**Short problem 1:** Write out the passage on the Pictometry copyright case from "This case is" to "the copyright owner.".
**Short problem 2:** Extend the passage on the Pictometry copyright case, picking up right after its final sentence.

**Extracted text:**

****

Pictometry International Corp., a leader in geo-referenced aerial image capture and visual-centric data analytics, recently prevailed in a precedent-setting unanimous decision issued by the Connecticut Supreme Court addressing the interaction of federal copyright protection, trade secrets, and the Connecticut Freedom of Information Act. See Pictometry International Corporation v. Freedom of Information Commission, 307 Conn. 648, ___ A2d ___, 2012 Conn. LEXIS 5 (2013).  The case has ramifications for all copyright holders licensing intellectual property to government agencies.

This case is the first in the nation to examine the interplay between a citizen’s right to copy or obtain a copy of public records and the limitations placed upon such rights by federal copyright law.  Issues of first impression include: (1) whether Connecticut’s Freedom of Information Act (FOIA) is preempted by the Copyright Act to the extent that FOIA permits the copying and distribution of copyrighted materials without the permission of the copyright owner, and (2) even if preemption applies, whether the “fair use” doctrine may be used to override the copyright owner’s rights under the Copyright act and to permit the copying and distribution of copyrighted materials without the permission of the copyright owner.

****

**Items:**
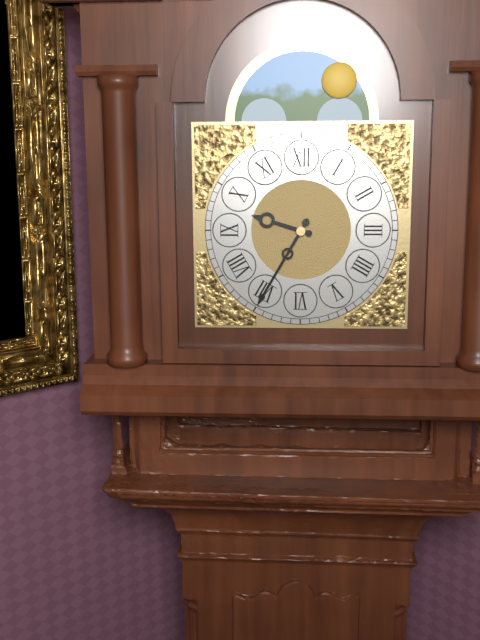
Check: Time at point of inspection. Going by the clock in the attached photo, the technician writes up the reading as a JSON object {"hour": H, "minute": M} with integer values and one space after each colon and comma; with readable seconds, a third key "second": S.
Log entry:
{"hour": 9, "minute": 35}
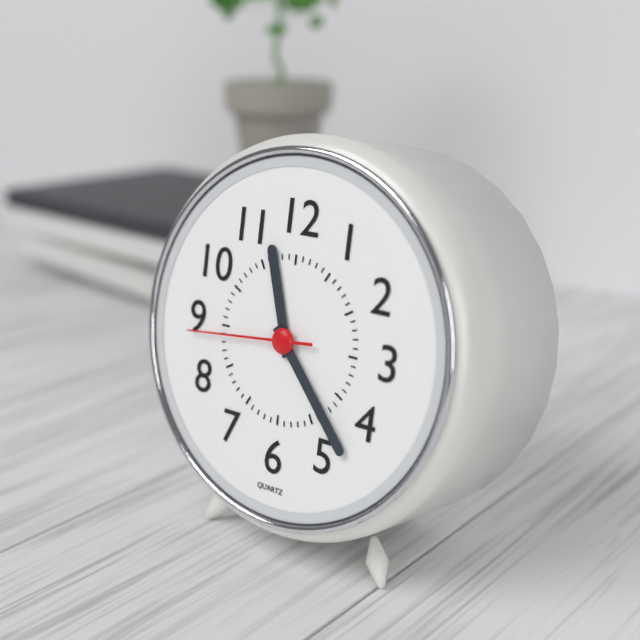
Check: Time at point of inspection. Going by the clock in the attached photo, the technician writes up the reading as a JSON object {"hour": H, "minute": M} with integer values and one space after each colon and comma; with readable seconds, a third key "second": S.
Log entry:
{"hour": 11, "minute": 23, "second": 44}
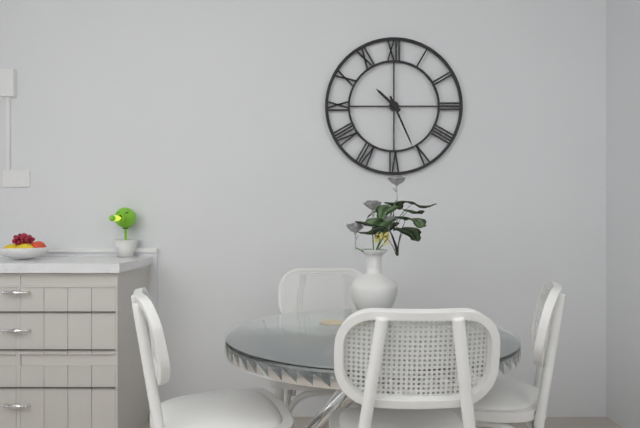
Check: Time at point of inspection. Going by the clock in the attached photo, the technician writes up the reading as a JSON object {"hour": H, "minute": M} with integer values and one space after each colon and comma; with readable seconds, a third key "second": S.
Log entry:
{"hour": 10, "minute": 26}
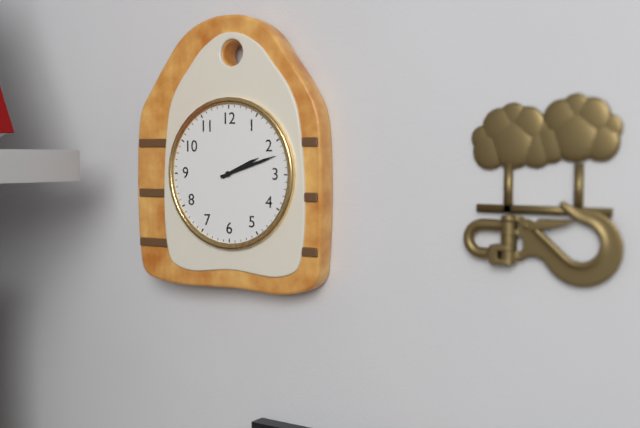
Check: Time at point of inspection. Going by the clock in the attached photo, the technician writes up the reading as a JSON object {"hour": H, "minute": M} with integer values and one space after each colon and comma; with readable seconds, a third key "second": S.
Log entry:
{"hour": 2, "minute": 12}
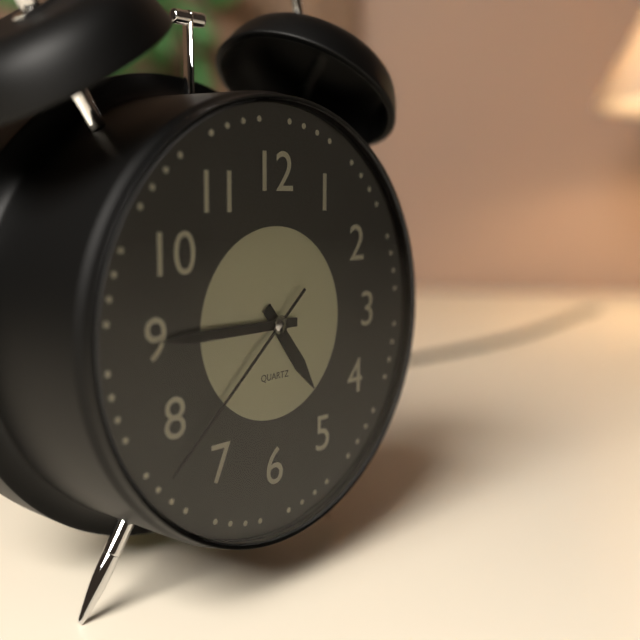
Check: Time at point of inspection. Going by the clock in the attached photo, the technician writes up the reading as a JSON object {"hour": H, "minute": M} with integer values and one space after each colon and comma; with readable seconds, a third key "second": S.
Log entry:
{"hour": 4, "minute": 45, "second": 38}
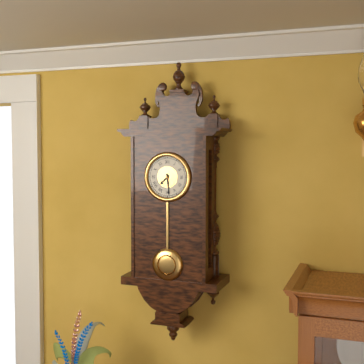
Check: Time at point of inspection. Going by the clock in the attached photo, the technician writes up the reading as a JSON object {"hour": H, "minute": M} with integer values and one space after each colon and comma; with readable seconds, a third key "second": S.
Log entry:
{"hour": 7, "minute": 29}
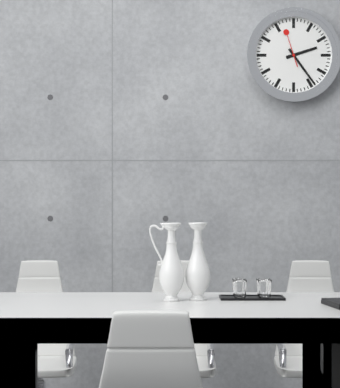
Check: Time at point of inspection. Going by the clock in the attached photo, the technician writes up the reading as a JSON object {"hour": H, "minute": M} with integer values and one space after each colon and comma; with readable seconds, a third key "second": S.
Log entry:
{"hour": 2, "minute": 24}
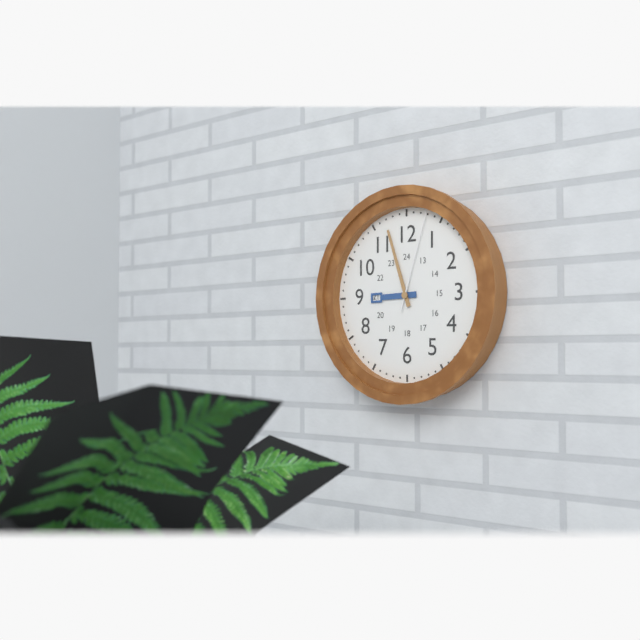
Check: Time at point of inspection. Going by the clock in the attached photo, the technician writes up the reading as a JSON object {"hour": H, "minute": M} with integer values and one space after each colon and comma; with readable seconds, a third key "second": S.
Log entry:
{"hour": 8, "minute": 57, "second": 3}
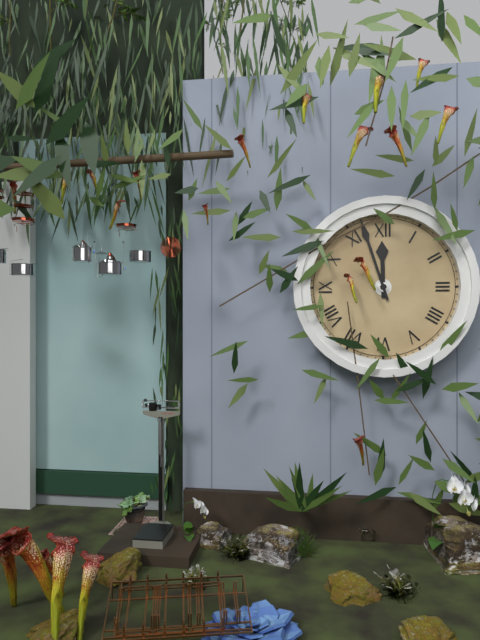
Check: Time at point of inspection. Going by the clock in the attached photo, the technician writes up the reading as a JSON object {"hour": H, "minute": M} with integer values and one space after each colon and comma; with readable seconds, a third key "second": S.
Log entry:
{"hour": 11, "minute": 57}
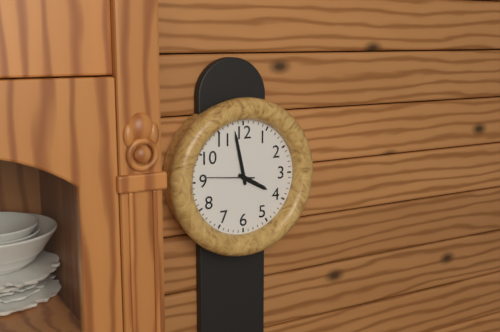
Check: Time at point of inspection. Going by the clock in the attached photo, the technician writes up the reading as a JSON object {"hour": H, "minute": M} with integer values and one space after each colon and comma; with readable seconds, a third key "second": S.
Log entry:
{"hour": 3, "minute": 58, "second": 46}
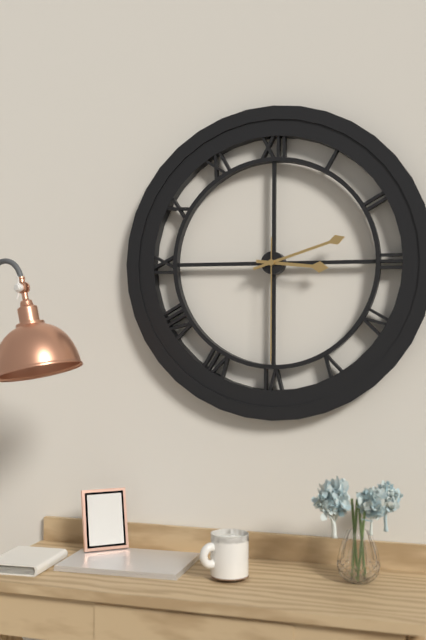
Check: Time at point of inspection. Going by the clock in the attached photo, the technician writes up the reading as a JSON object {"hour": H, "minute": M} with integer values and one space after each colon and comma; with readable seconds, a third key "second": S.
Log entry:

****

**Reply 1:**
This case is the first in the nation to examine the interplay between a citizen’s right to copy or obtain a copy of public records and the limitations placed upon such rights by federal copyright law.  Issues of first impression include: (1) whether Connecticut’s Freedom of Information Act (FOIA) is preempted by the Copyright Act to the extent that FOIA permits the copying and distribution of copyrighted materials without the permission of the copyright owner, and (2) even if preemption applies, whether the “fair use” doctrine may be used to override the copyright owner’s rights under the Copyright act and to permit the copying and distribution of copyrighted materials without the permission of the copyright owner.

**Reply 2:**
As a result of this case, copyright holders (at least those in Connecticut) may now license their intellectual property to governmental agencies secure in the knowledge that their copyrighted materials are exempt from the public’s right to copy or obtain copies of such materials under the state’s FOIA.  The case also makes clear that neither the agency empowered to oversee the implementation of the state’s FOIA nor a state court may consider whether the “fair use” doctrine can be used to override the protections afforded under the Copyright Act.   Lastly, the Connecticut decision makes clear that a state agency is not required to bear extraordinary costs in providing information, but rather may pass its costs, including any license fees owing to the copyright owner, to the party requesting the information. Read more.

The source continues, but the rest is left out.